WHAT TO DO — Quote word for word every line from the beginning of the records through the line containing "У час сустрэчы", including that line, and nothing else.

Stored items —
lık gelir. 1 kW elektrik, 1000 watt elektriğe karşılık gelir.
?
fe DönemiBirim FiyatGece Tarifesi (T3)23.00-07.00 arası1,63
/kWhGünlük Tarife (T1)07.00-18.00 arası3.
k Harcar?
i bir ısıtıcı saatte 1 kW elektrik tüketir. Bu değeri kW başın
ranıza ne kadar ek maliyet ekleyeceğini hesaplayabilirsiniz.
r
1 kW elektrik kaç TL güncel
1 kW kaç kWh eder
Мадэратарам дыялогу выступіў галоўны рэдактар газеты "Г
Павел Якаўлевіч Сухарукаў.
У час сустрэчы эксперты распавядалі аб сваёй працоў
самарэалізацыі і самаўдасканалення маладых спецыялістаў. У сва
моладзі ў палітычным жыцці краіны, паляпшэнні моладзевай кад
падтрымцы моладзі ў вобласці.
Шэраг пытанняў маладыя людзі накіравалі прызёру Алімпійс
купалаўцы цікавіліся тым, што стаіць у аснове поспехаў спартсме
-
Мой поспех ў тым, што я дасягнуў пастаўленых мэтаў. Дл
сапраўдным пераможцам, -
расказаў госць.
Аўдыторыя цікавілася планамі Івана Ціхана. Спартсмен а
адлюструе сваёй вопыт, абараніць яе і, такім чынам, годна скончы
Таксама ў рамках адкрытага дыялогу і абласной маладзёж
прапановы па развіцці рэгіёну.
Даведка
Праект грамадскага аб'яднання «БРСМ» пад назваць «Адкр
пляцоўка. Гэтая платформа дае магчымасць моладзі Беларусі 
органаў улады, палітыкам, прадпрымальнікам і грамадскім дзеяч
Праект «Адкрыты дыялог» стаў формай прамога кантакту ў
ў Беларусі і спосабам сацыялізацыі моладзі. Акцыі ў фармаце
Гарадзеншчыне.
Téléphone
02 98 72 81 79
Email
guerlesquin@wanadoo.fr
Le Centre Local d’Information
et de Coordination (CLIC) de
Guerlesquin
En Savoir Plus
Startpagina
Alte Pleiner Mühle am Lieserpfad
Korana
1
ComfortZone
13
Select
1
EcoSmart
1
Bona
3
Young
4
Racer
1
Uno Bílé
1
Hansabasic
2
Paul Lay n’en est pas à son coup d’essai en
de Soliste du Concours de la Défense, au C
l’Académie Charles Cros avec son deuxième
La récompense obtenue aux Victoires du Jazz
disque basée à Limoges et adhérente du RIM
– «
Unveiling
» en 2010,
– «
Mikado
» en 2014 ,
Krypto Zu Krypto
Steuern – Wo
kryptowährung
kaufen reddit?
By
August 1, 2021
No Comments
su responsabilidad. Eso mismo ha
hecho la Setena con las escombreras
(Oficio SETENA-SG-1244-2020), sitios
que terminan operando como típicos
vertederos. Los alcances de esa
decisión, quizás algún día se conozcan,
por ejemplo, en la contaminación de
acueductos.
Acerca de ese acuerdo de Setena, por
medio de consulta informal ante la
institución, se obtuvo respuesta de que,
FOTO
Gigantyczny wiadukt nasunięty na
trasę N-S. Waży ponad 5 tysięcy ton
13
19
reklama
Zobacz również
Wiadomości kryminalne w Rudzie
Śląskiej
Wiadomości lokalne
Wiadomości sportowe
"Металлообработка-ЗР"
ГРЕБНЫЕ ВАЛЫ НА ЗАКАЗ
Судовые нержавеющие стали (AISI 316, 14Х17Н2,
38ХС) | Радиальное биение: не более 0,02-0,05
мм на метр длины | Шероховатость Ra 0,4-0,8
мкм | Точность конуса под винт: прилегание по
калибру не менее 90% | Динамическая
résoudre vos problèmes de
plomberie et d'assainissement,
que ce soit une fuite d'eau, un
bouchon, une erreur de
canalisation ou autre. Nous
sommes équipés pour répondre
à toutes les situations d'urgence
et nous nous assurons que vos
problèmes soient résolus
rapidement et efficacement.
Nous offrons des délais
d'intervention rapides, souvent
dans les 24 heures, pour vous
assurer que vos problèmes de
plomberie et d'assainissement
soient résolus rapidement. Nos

ANSWER FOR THIS EXERCISE —
lık gelir. 1 kW elektrik, 1000 watt elektriğe karşılık gelir.
?
fe DönemiBirim FiyatGece Tarifesi (T3)23.00-07.00 arası1,63
/kWhGünlük Tarife (T1)07.00-18.00 arası3.
k Harcar?
i bir ısıtıcı saatte 1 kW elektrik tüketir. Bu değeri kW başın
ranıza ne kadar ek maliyet ekleyeceğini hesaplayabilirsiniz.
r
1 kW elektrik kaç TL güncel
1 kW kaç kWh eder
Мадэратарам дыялогу выступіў галоўны рэдактар газеты "Г
Павел Якаўлевіч Сухарукаў.
У час сустрэчы эксперты распавядалі аб сваёй працоў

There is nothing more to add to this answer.